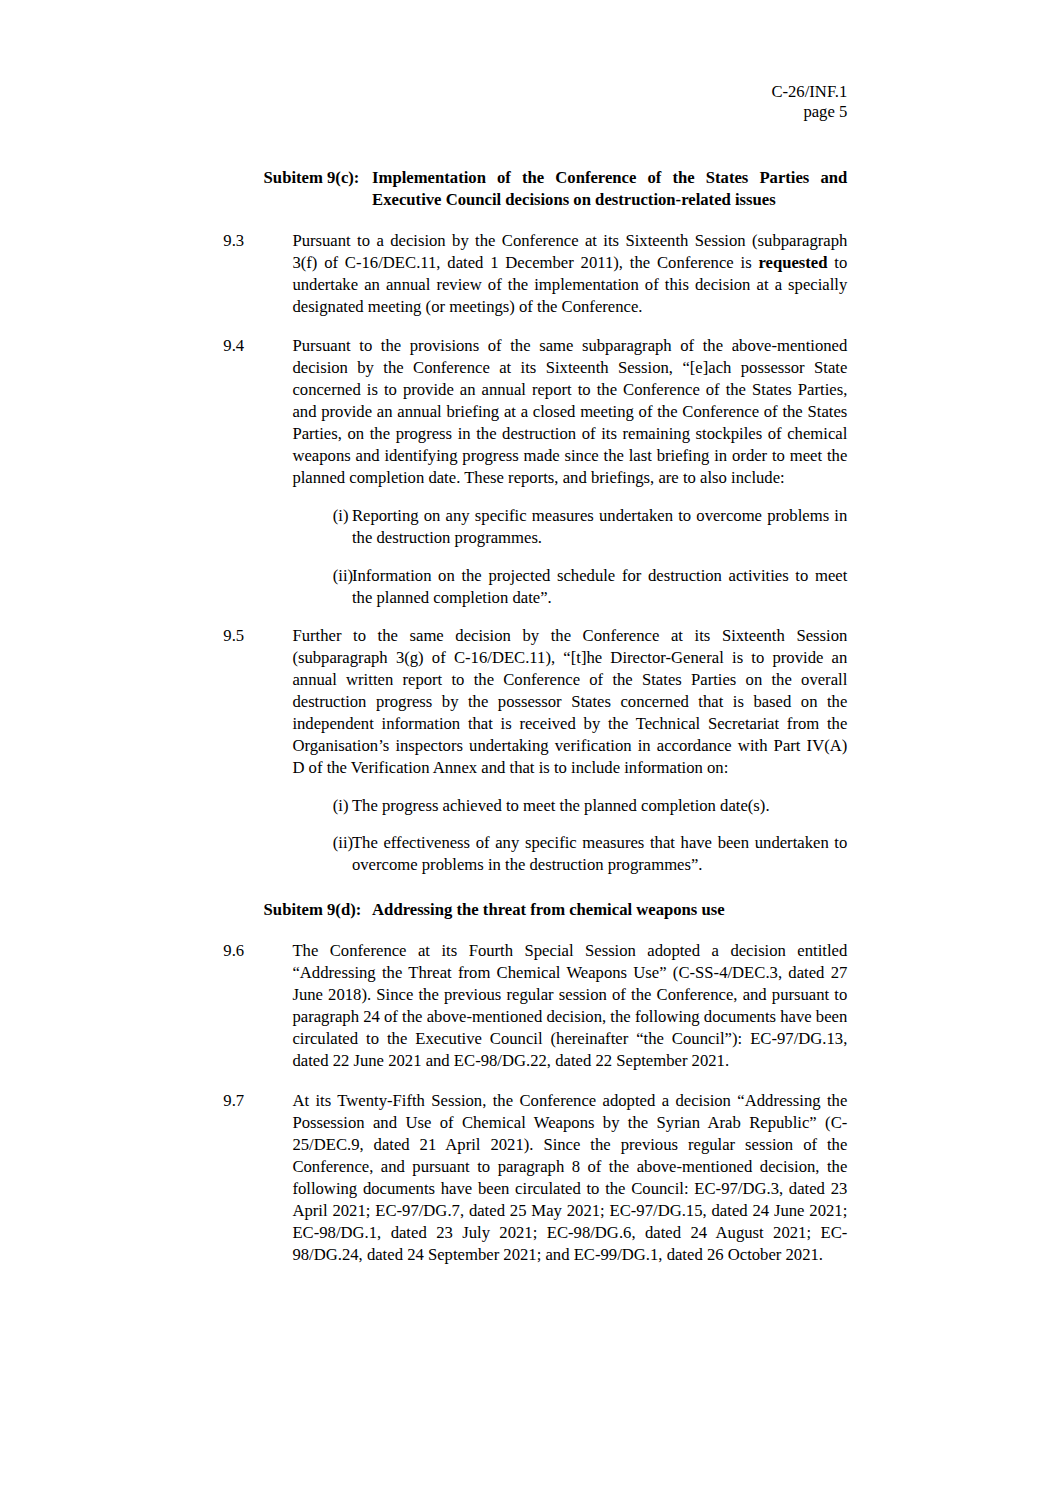C-26/INF.1 page 5
Subitem 9(c):
Implementation of the Conference of the States Parties and Executive Council decisions on destruction-related issues
9.3
Pursuant to a decision by the Conference at its Sixteenth Session (subparagraph 3(f) of C-16/DEC.11, dated 1 December 2011), the Conference is requested to undertake an annual review of the implementation of this decision at a specially designated meeting (or meetings) of the Conference.
9.4
Pursuant to the provisions of the same subparagraph of the above-mentioned decision by the Conference at its Sixteenth Session, “[e]ach possessor State concerned is to provide an annual report to the Conference of the States Parties, and provide an annual briefing at a closed meeting of the Conference of the States Parties, on the progress in the destruction of its remaining stockpiles of chemical weapons and identifying progress made since the last briefing in order to meet the planned completion date. These reports, and briefings, are to also include:
(i)
Reporting on any specific measures undertaken to overcome problems in the destruction programmes.
(ii)
Information on the projected schedule for destruction activities to meet the planned completion date”.
9.5
Further to the same decision by the Conference at its Sixteenth Session (subparagraph 3(g) of C-16/DEC.11), “[t]he Director-General is to provide an annual written report to the Conference of the States Parties on the overall destruction progress by the possessor States concerned that is based on the independent information that is received by the Technical Secretariat from the Organisation’s inspectors undertaking verification in accordance with Part IV(A) D of the Verification Annex and that is to include information on:
(i)
The progress achieved to meet the planned completion date(s).
(ii)
The effectiveness of any specific measures that have been undertaken to overcome problems in the destruction programmes”.
Subitem 9(d):
Addressing the threat from chemical weapons use
9.6
The Conference at its Fourth Special Session adopted a decision entitled “Addressing the Threat from Chemical Weapons Use” (C-SS-4/DEC.3, dated 27 June 2018). Since the previous regular session of the Conference, and pursuant to paragraph 24 of the above-mentioned decision, the following documents have been circulated to the Executive Council (hereinafter “the Council”): EC-97/DG.13, dated 22 June 2021 and EC-98/DG.22, dated 22 September 2021.
9.7
At its Twenty-Fifth Session, the Conference adopted a decision “Addressing the Possession and Use of Chemical Weapons by the Syrian Arab Republic” (C-25/DEC.9, dated 21 April 2021). Since the previous regular session of the Conference, and pursuant to paragraph 8 of the above-mentioned decision, the following documents have been circulated to the Council: EC-97/DG.3, dated 23 April 2021; EC-97/DG.7, dated 25 May 2021; EC-97/DG.15, dated 24 June 2021; EC-98/DG.1, dated 23 July 2021; EC-98/DG.6, dated 24 August 2021; EC-98/DG.24, dated 24 September 2021; and EC-99/DG.1, dated 26 October 2021.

-*-*-

Print all the lines above again exactly, without any pictures.

# [Reply to the exercise]
C-26/INF.1 page 5
Subitem 9(c):
Implementation of the Conference of the States Parties and Executive Council decisions on destruction-related issues
9.3
Pursuant to a decision by the Conference at its Sixteenth Session (subparagraph 3(f) of C-16/DEC.11, dated 1 December 2011), the Conference is requested to undertake an annual review of the implementation of this decision at a specially designated meeting (or meetings) of the Conference.
9.4
Pursuant to the provisions of the same subparagraph of the above-mentioned decision by the Conference at its Sixteenth Session, “[e]ach possessor State concerned is to provide an annual report to the Conference of the States Parties, and provide an annual briefing at a closed meeting of the Conference of the States Parties, on the progress in the destruction of its remaining stockpiles of chemical weapons and identifying progress made since the last briefing in order to meet the planned completion date. These reports, and briefings, are to also include:
(i)
Reporting on any specific measures undertaken to overcome problems in the destruction programmes.
(ii)
Information on the projected schedule for destruction activities to meet the planned completion date”.
9.5
Further to the same decision by the Conference at its Sixteenth Session (subparagraph 3(g) of C-16/DEC.11), “[t]he Director-General is to provide an annual written report to the Conference of the States Parties on the overall destruction progress by the possessor States concerned that is based on the independent information that is received by the Technical Secretariat from the Organisation’s inspectors undertaking verification in accordance with Part IV(A) D of the Verification Annex and that is to include information on:
(i)
The progress achieved to meet the planned completion date(s).
(ii)
The effectiveness of any specific measures that have been undertaken to overcome problems in the destruction programmes”.
Subitem 9(d):
Addressing the threat from chemical weapons use
9.6
The Conference at its Fourth Special Session adopted a decision entitled “Addressing the Threat from Chemical Weapons Use” (C-SS-4/DEC.3, dated 27 June 2018). Since the previous regular session of the Conference, and pursuant to paragraph 24 of the above-mentioned decision, the following documents have been circulated to the Executive Council (hereinafter “the Council”): EC-97/DG.13, dated 22 June 2021 and EC-98/DG.22, dated 22 September 2021.
9.7
At its Twenty-Fifth Session, the Conference adopted a decision “Addressing the Possession and Use of Chemical Weapons by the Syrian Arab Republic” (C-25/DEC.9, dated 21 April 2021). Since the previous regular session of the Conference, and pursuant to paragraph 8 of the above-mentioned decision, the following documents have been circulated to the Council: EC-97/DG.3, dated 23 April 2021; EC-97/DG.7, dated 25 May 2021; EC-97/DG.15, dated 24 June 2021; EC-98/DG.1, dated 23 July 2021; EC-98/DG.6, dated 24 August 2021; EC-98/DG.24, dated 24 September 2021; and EC-99/DG.1, dated 26 October 2021.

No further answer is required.